Token '/<URL>' dosen't match specifier '%x'

where is just the first part of the URL: for http://www.example.com the error would be '/www'

Thanks

h4tt0r1 commented 4 years ago

Hi there, any update. I'm using goaccess for squid's and i have the same issues Thanks in advance

1585736718.968 1 xxx.xxx.xx.xx TCP_DENIED/407 4066 CONNECT clients1.google.com:443 - HIER_NONE/- text/html 1585736722.804 0 xxx.xxx.xx.xx TCP_DENIED/407 4066 CONNECT clients1.google.com:443 - HIER_NONE/- text/html 1585736726.437 0 xxx.xxx.xx.xx TCP_DENIED/407 3894 CONNECT prod.global.ssl.fastly.net:443 - HIER_NONE/- text/html 1585736729.681 1 xxx.xxx.xx.xx TCP_DENIED/407 3930 GET http://www.msftncsi.com/ncsi.txt - HIER_NONE/- text/html 1585736736.278 9340 xxx.xxx.xx.xx TCP_TUNNEL/200 5537 CONNECT prod.global.ssl.fastly.net:443 dorlan FIRSTUP_PARENT/201.220.211.68 - 1585736738.764 1 xxx.xxx.xx.xx TCP_DENIED/407 3894 CONNECT prod.global.ssl.fastly.net:443 - HIER_NONE/- text/html 1585736748.551 5140 xxx.xxx.xx.xx TCP_DENIED/407 3828 CONNECT 193.37.254.172:554 - HIER_NONE/- text/html 1585736748.984 0 xxx.xxx.xx.xx TCP_DENIED/407 4066 CONNECT clients1.google.com:443 - HIER_NONE/- text/html 1585736752.825 1 xxx.xxx.xx.xx TCP_DENIED/407 4066 CONNECT clients1.google.com:443 - HIER_NONE/- text/html 1585736753.566 10146 xxx.xxx.xx.xx TCP_DENIED/407 3939 CONNECT 79.142.76.221:22 - HIER_NONE/- text/html

sudo goaccess /var/log/nginx/access.log --log-format='%x.%^ %~ %L %h %^/%s %b %m %U %^' --date-format=%s --time-format=%s Token '' doesn't match specifier '%h' Token '' doesn't match specifier '%h' Token '' doesn't match specifier '%h' Token '' doesn't match specifier '%h' Token '' doesn't match specifier '%h' Token '' doesn't match specifier '%h' Token '' doesn't match specifier '%h' Token '' doesn't match specifier '%h' Token '' doesn't match specifier '%h' Token '10146' doesn't match specifier '%h' Format Errors - Verify your log/date/time format

allinurl commented 3 years ago

It looks like this was fixed starting in v1.3. I tested this out in the latest v1.4.3 against the attached file posted here and works as expected.
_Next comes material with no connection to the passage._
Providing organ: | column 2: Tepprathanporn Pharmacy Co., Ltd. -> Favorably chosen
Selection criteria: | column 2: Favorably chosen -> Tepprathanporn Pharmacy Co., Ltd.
It did not work in v1.2 around the time this was reported.

2020-12-16-213714_659x498_scrot

The command used was:

goaccess squid.log --log-format='%x.%^ %~%L %h %^/%s %b %m %U %^' --date-format=%s --time-format=%s --http-protocol=no --ignore-panel=BROWSERS --ignore-panel=OS --ignore-panel=REFERRING_SITES

Closing this. Feel free to reopen it if needed.